# RECORD EXTRACTS

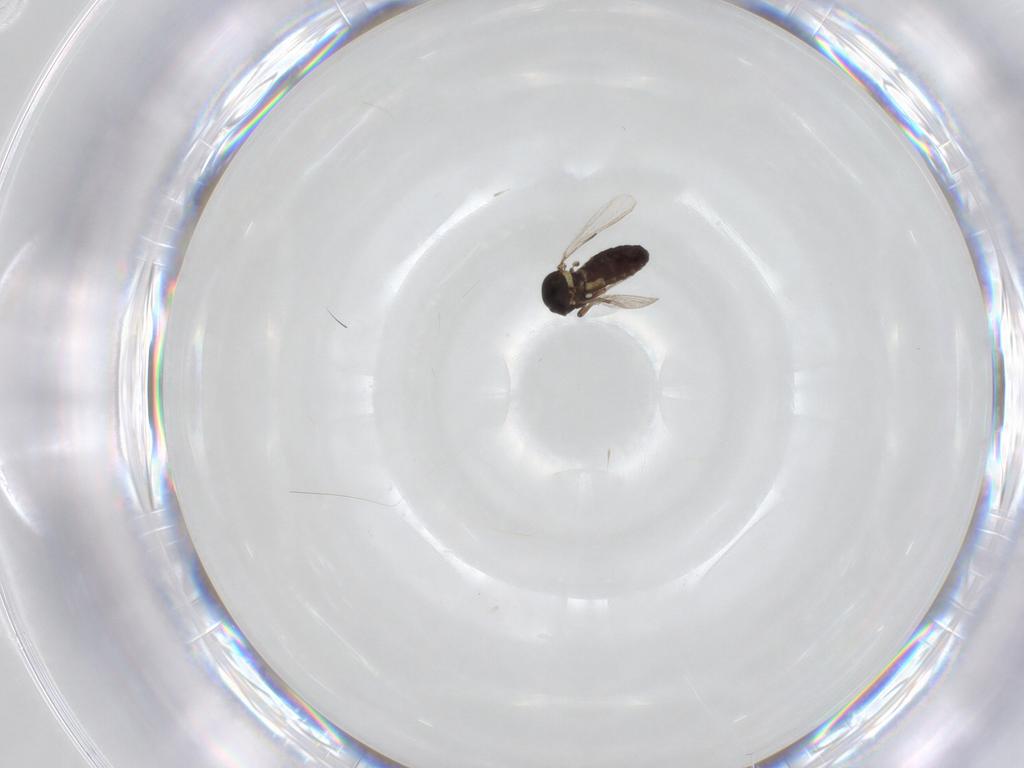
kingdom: Animalia
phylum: Arthropoda
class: Insecta
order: Diptera
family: Ceratopogonidae
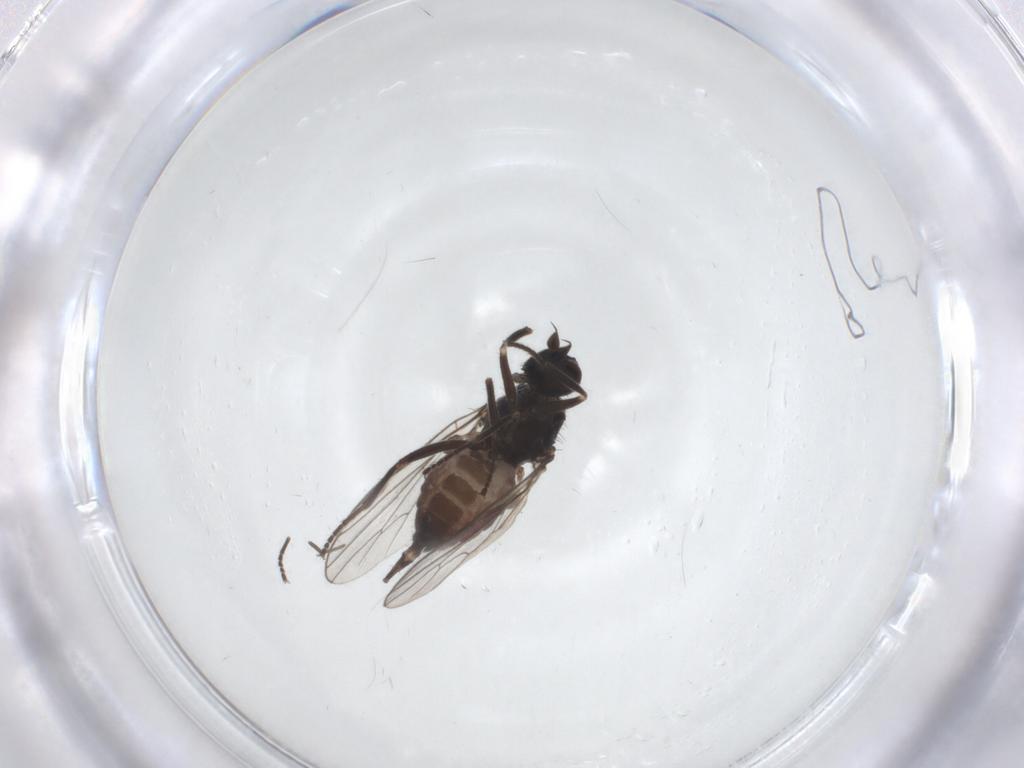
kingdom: Animalia
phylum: Arthropoda
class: Insecta
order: Diptera
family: Hybotidae
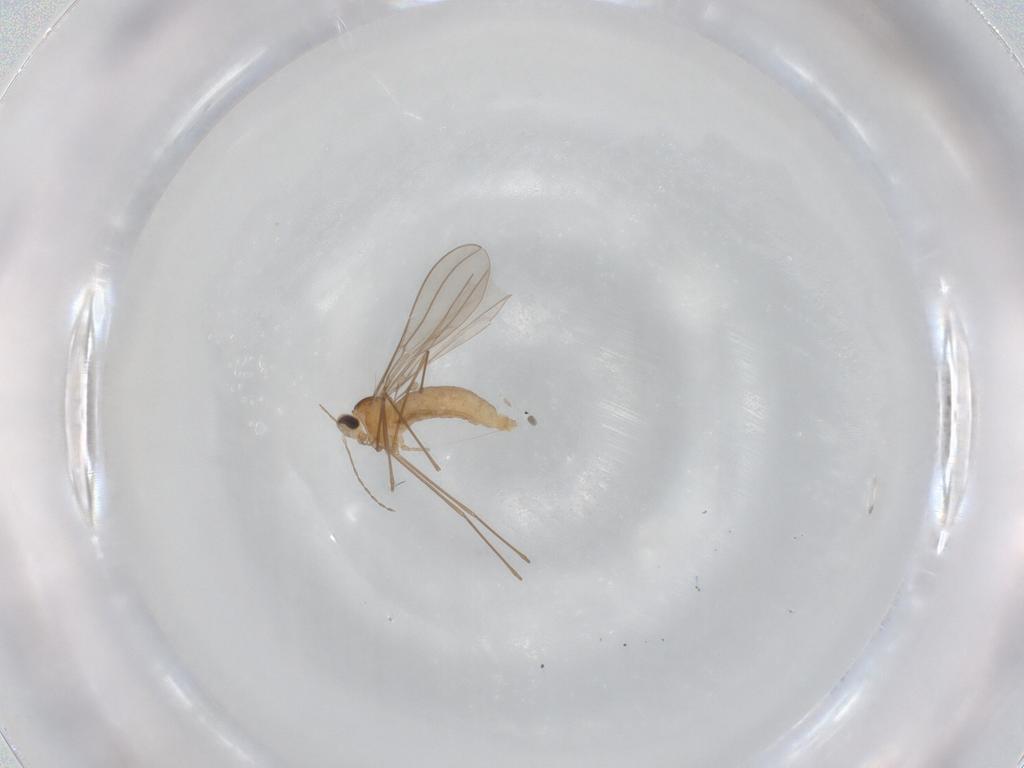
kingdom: Animalia
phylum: Arthropoda
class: Insecta
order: Diptera
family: Cecidomyiidae
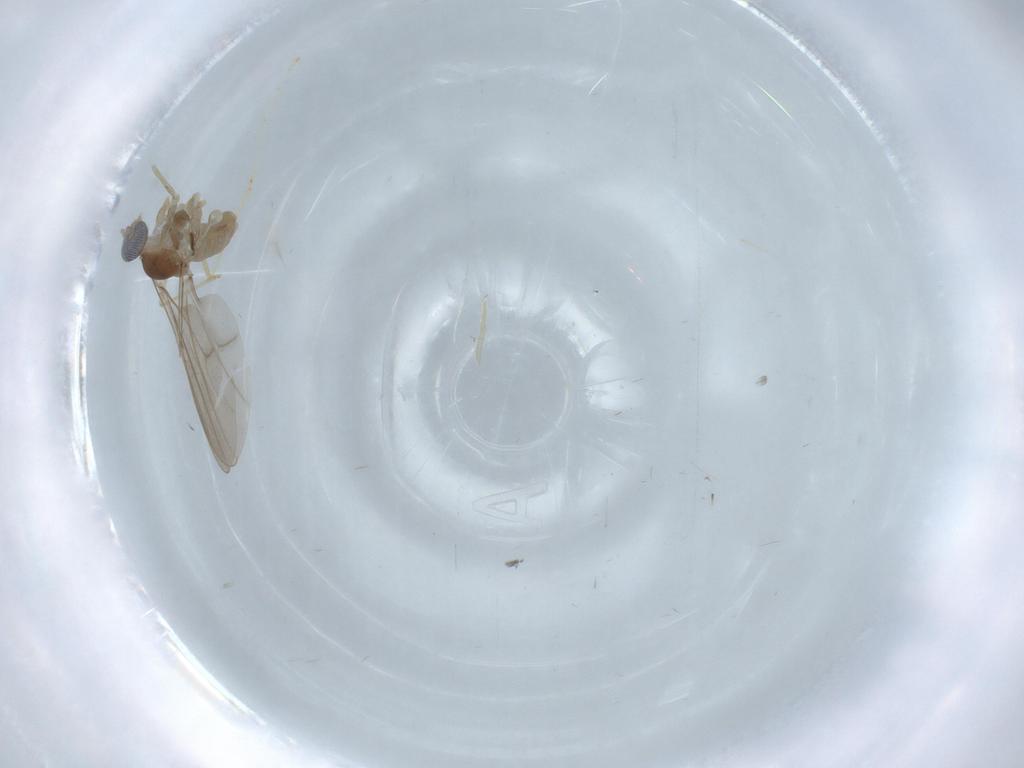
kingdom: Animalia
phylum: Arthropoda
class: Insecta
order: Diptera
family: Cecidomyiidae
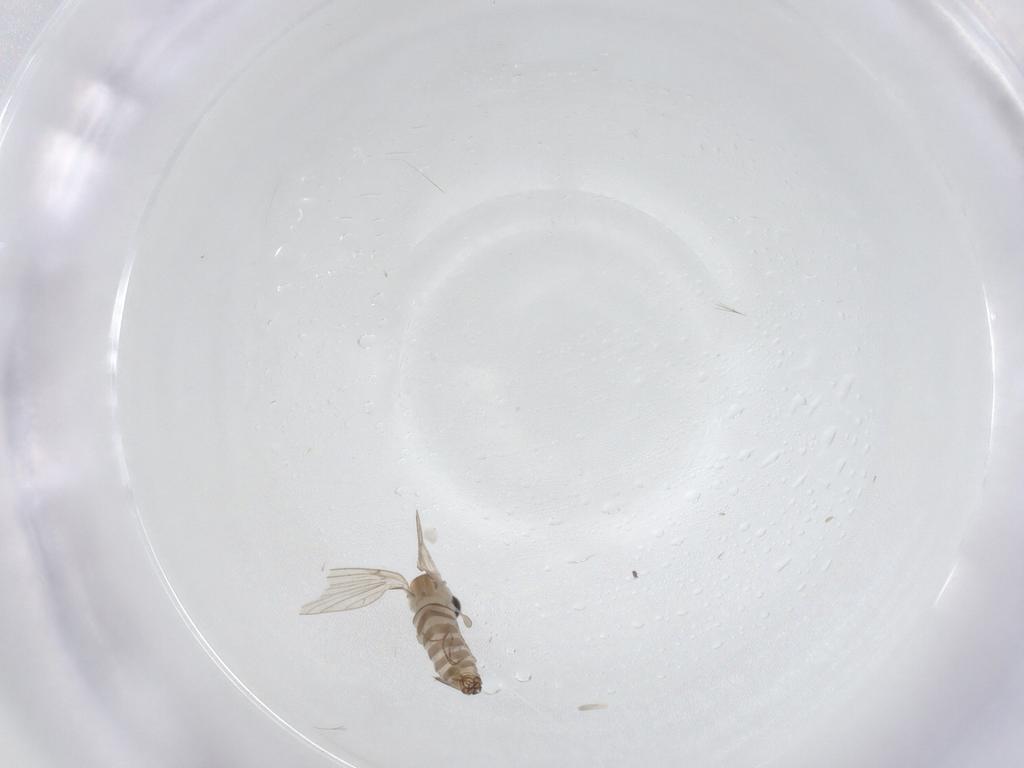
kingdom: Animalia
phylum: Arthropoda
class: Insecta
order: Diptera
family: Psychodidae
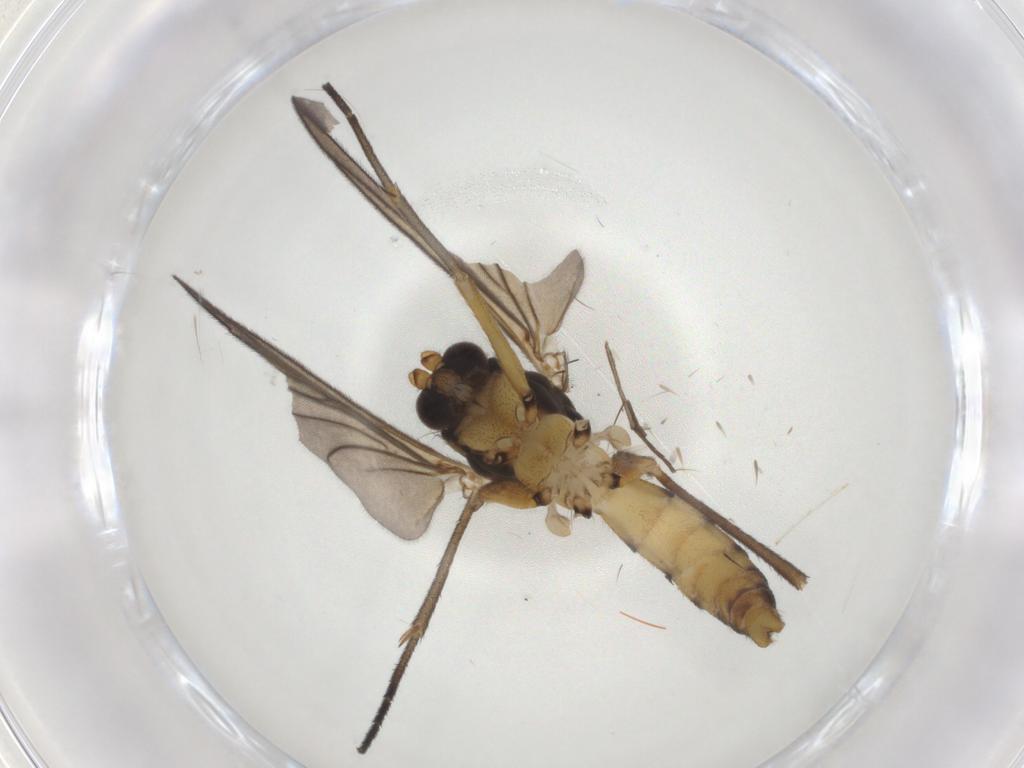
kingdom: Animalia
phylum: Arthropoda
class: Insecta
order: Diptera
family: Mycetophilidae
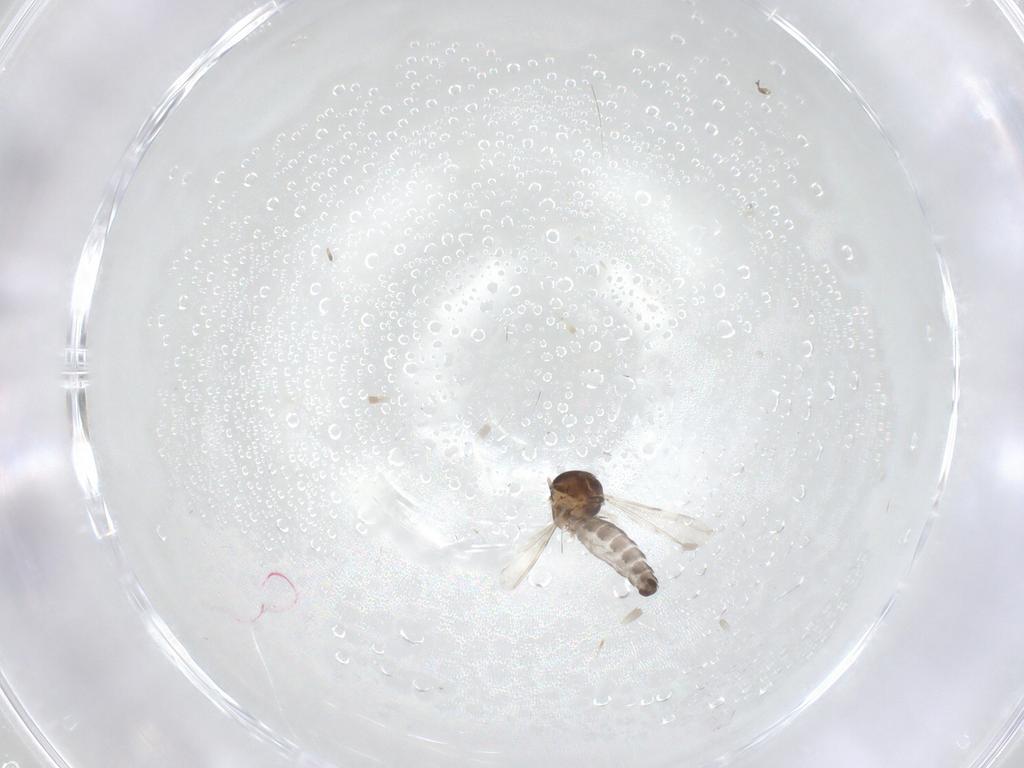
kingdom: Animalia
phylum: Arthropoda
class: Insecta
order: Diptera
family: Ceratopogonidae
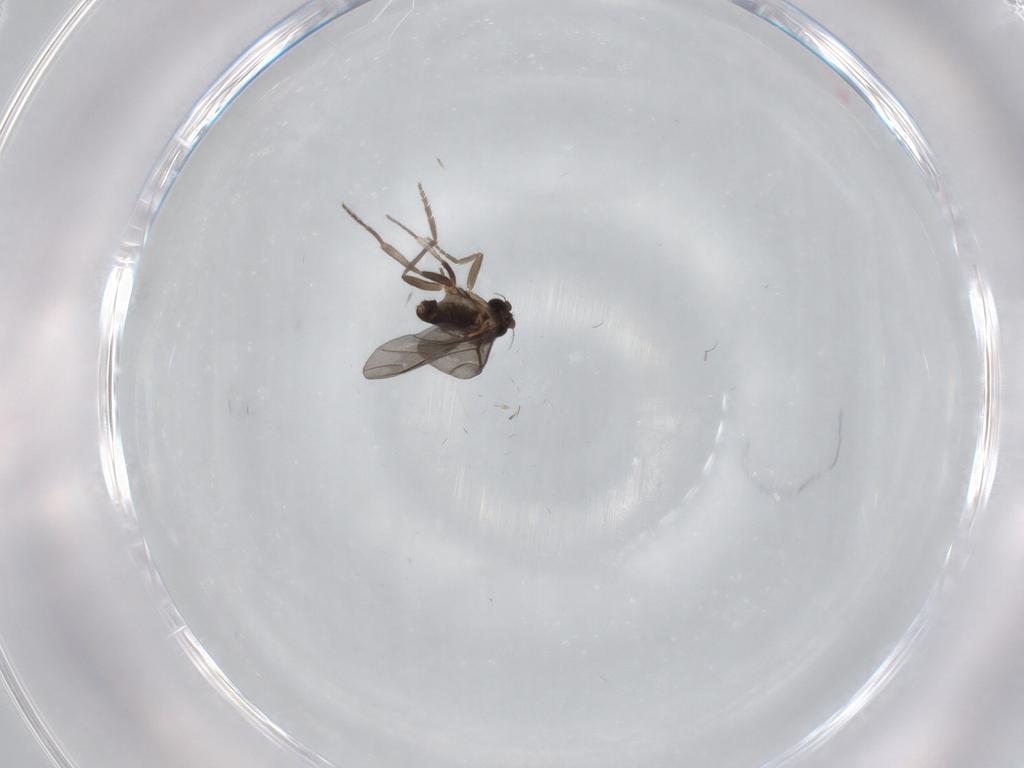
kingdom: Animalia
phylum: Arthropoda
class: Insecta
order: Diptera
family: Phoridae
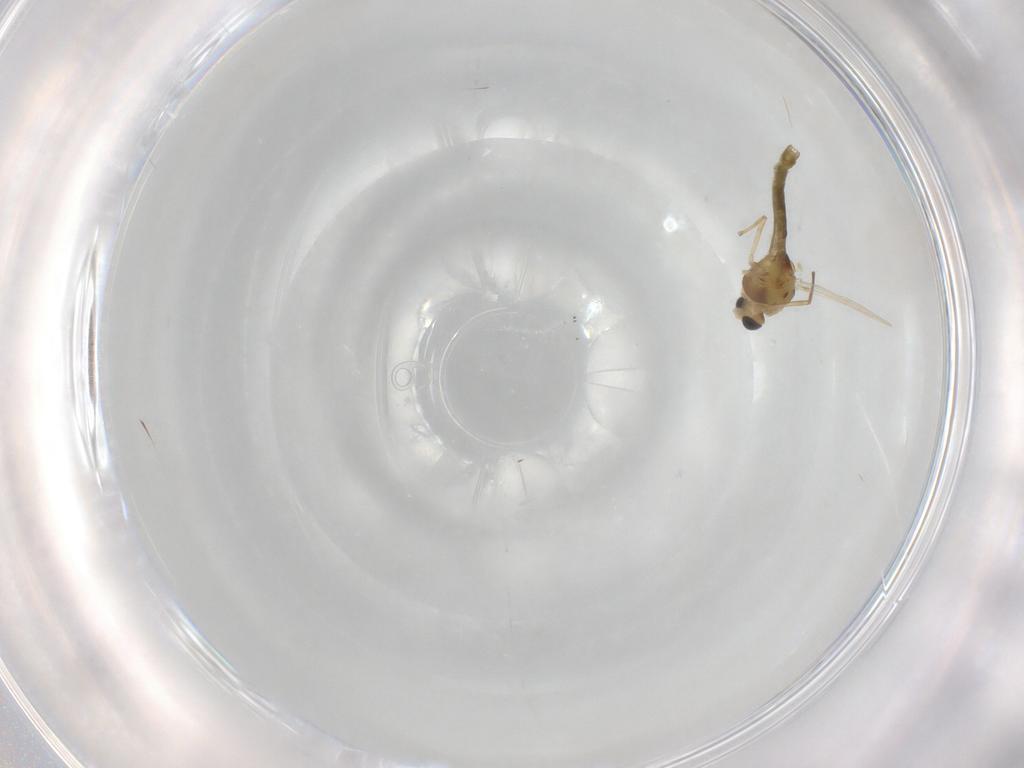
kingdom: Animalia
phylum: Arthropoda
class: Insecta
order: Diptera
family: Chironomidae
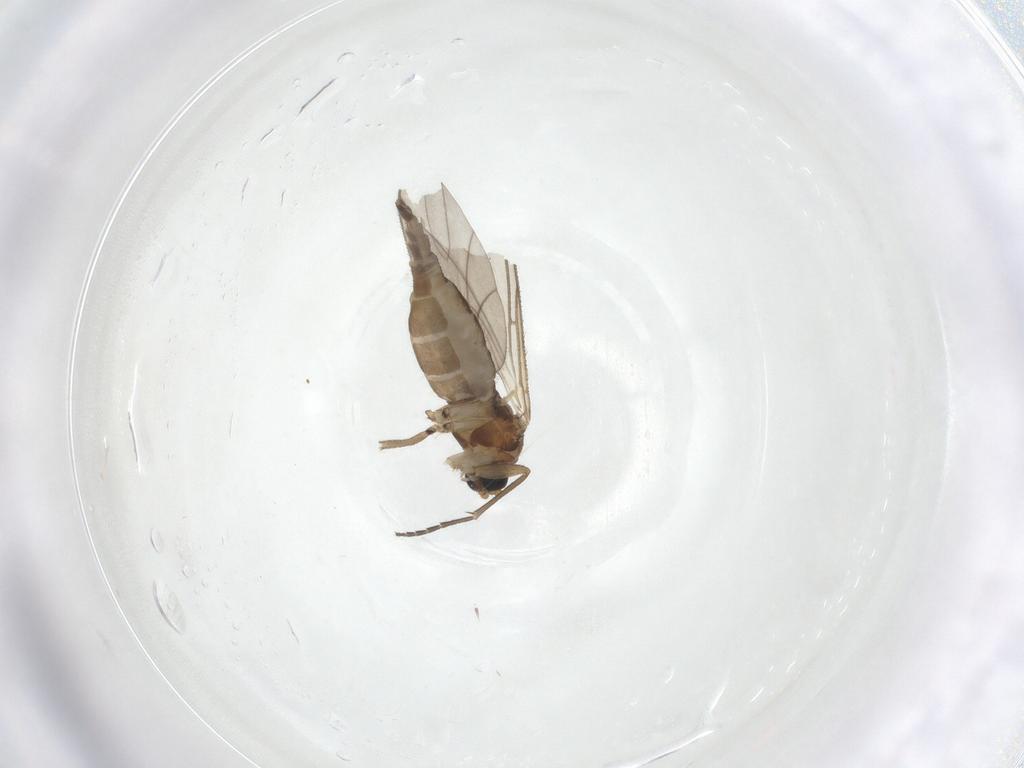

# INSTRUCTIONS TO FOLLOW
Convert every line from the one containing "family: Psychodidae" through the end of the entries into a JSON list of strings, one string per line with blank lines dropped. Leave the pictures out.

# EXPECTED ANSWER
[
  "family: Psychodidae",
  "kingdom: Animalia",
  "phylum: Arthropoda",
  "class: Insecta",
  "order: Diptera",
  "family: Mycetophilidae",
  "kingdom: Animalia",
  "phylum: Arthropoda",
  "class: Insecta",
  "order: Diptera",
  "family: Ceratopogonidae",
  "kingdom: Animalia",
  "phylum: Arthropoda",
  "class: Insecta",
  "order: Diptera",
  "family: Phoridae",
  "kingdom: Animalia",
  "phylum: Arthropoda",
  "class: Insecta",
  "order: Diptera",
  "family: Chironomidae"
]